Gilda and I returned to New York in mid-1977 after spending four-plus years in Connecticut. Not wanting too long a commute into the city, we looked at communities within a 30-35 minute train ride into Grand Central Terminal, a short walk from my office at Park Avenue and E. 55th St. We visited apartments along the Hudson, along the Sound but finally settled on a two-bedroom unit on Lake Street in White Plains. At the last moment, before signing the lease, I saw an ad for a two-bedroom co-op in Yonkers.
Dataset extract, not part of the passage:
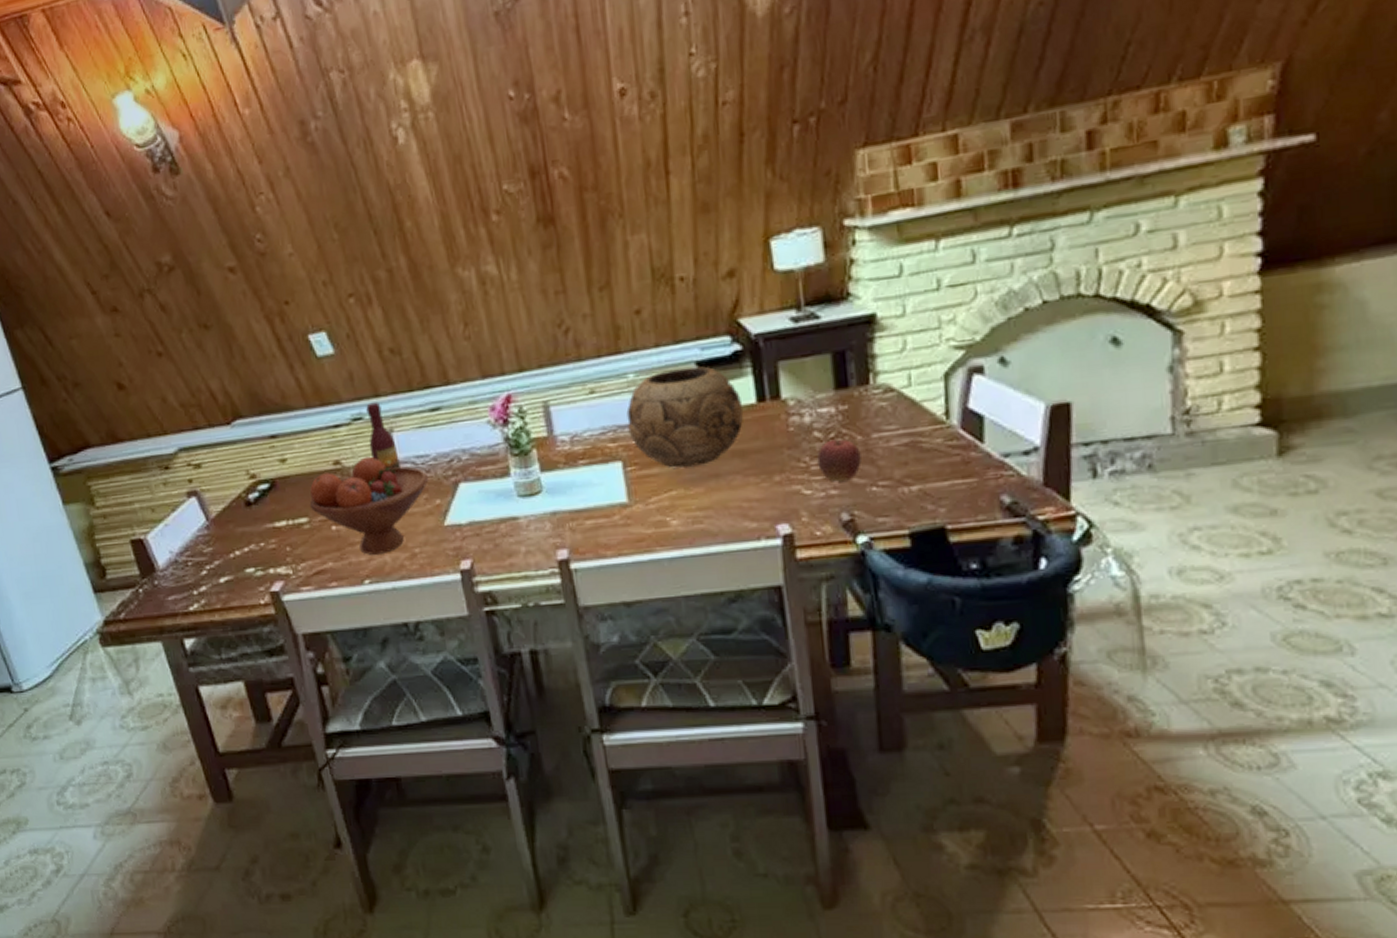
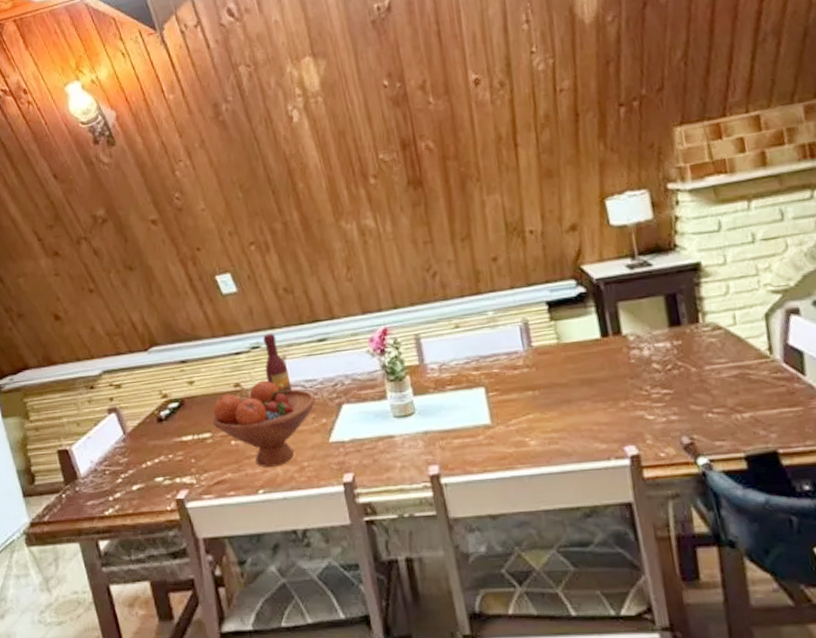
decorative bowl: present [626,366,744,468] -> none [487,305,590,394]
apple: present [817,439,862,482] -> none [657,370,697,409]

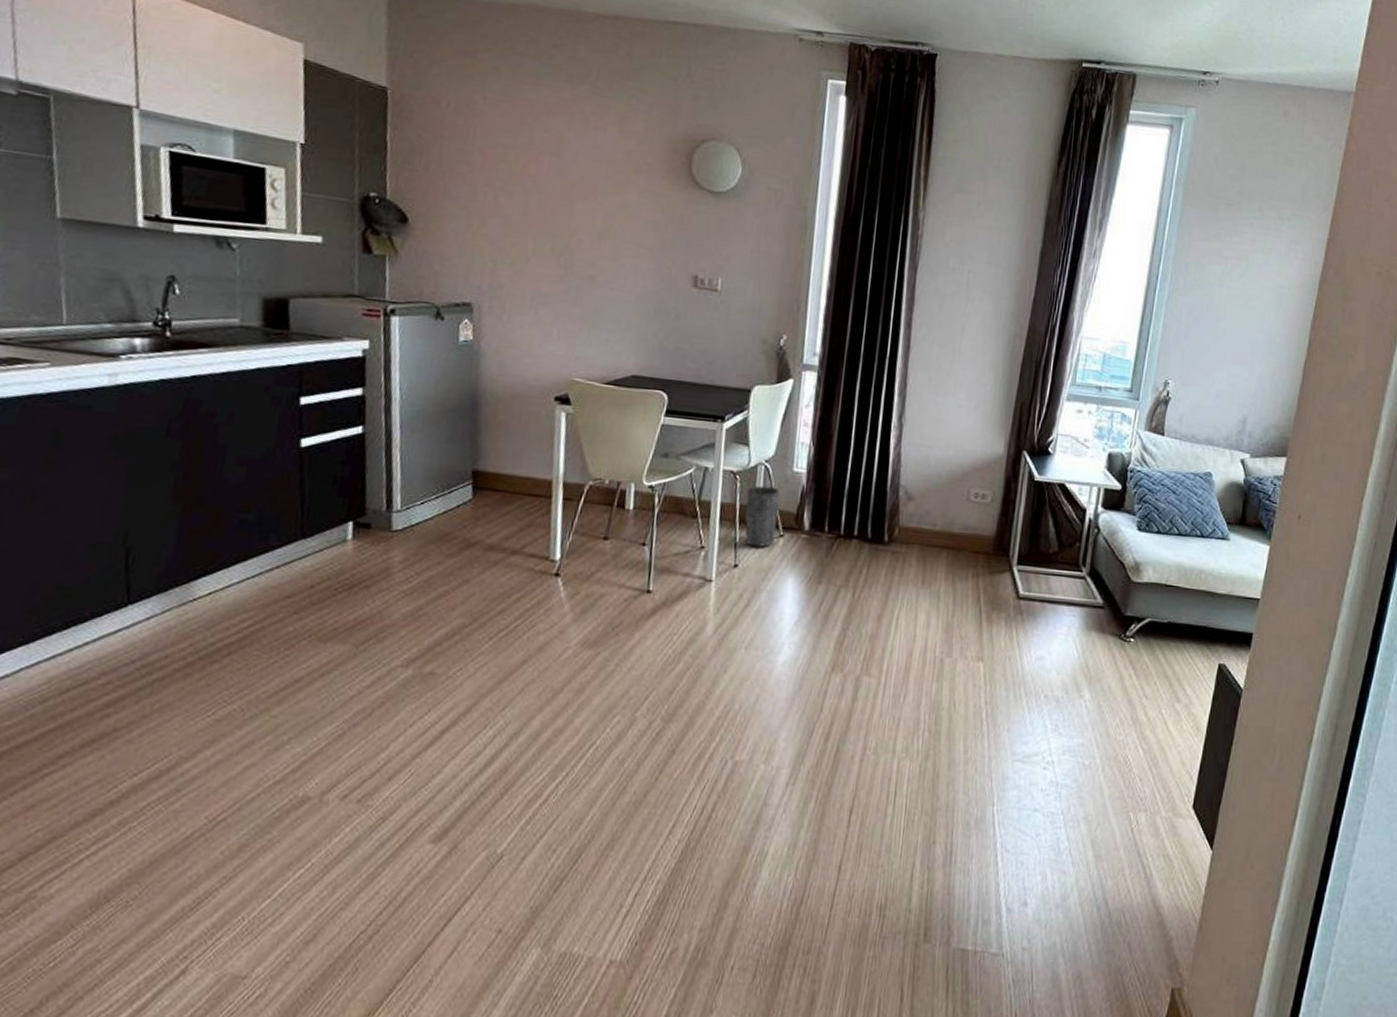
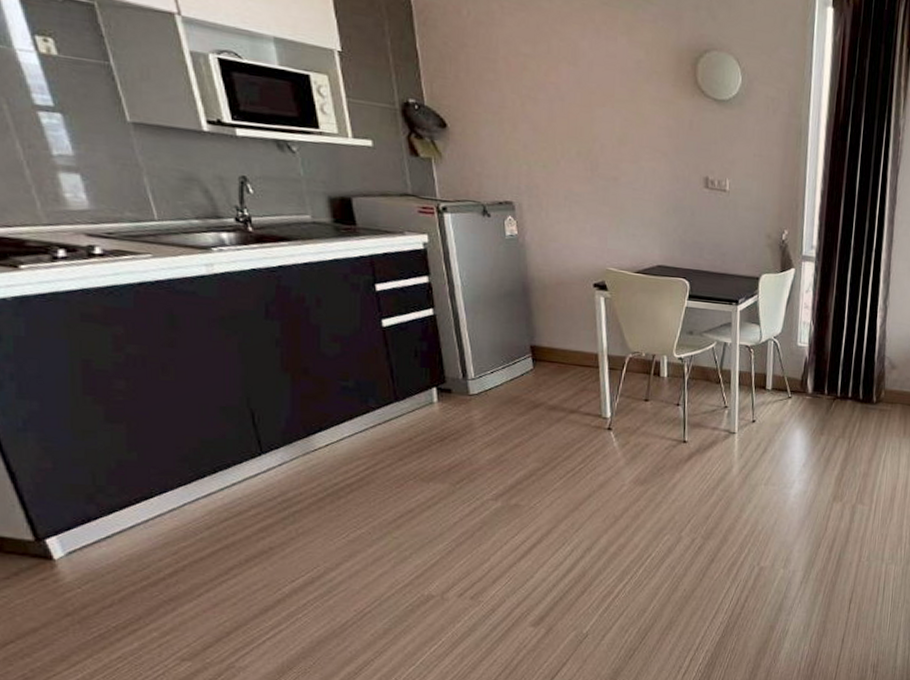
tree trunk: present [744,485,780,547] -> none [759,357,787,407]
We drove down from New Haven. The building on North Broadway was a magnificent Tudor-style structure. The apartment was beautiful. Oak floors. Window views of the Hudson. Modern kitchen. A garbage shoot to the incinerator off the kitchen. Fireplace in the living room. Priced within our budget. Impulsively, we committed to buy the co-op. We left a deposit. Within a day, buyers’ remorse set in. Did we really want to live in Yonkers? Though the seller wanted to hold us to the contract, a firm letter under my brother’s legal stationery resolved the conflict. We took the Lake Street apartment and have lived in White Plains, happily, ever since.

When they finally caught David Berkowitz in August 1977, turned out he, too, was a commuter. During his 13-month reign of terror, he drove from his Westchester home to New York City to kill six people and wound seven others. Berkowitz commuted from his apartment on Pine Street in Yonkers, around the corner from the co-op Gilda and I almost bought. It still gives Gilda and me chills to think we almost had Son of Sam as a neighbor.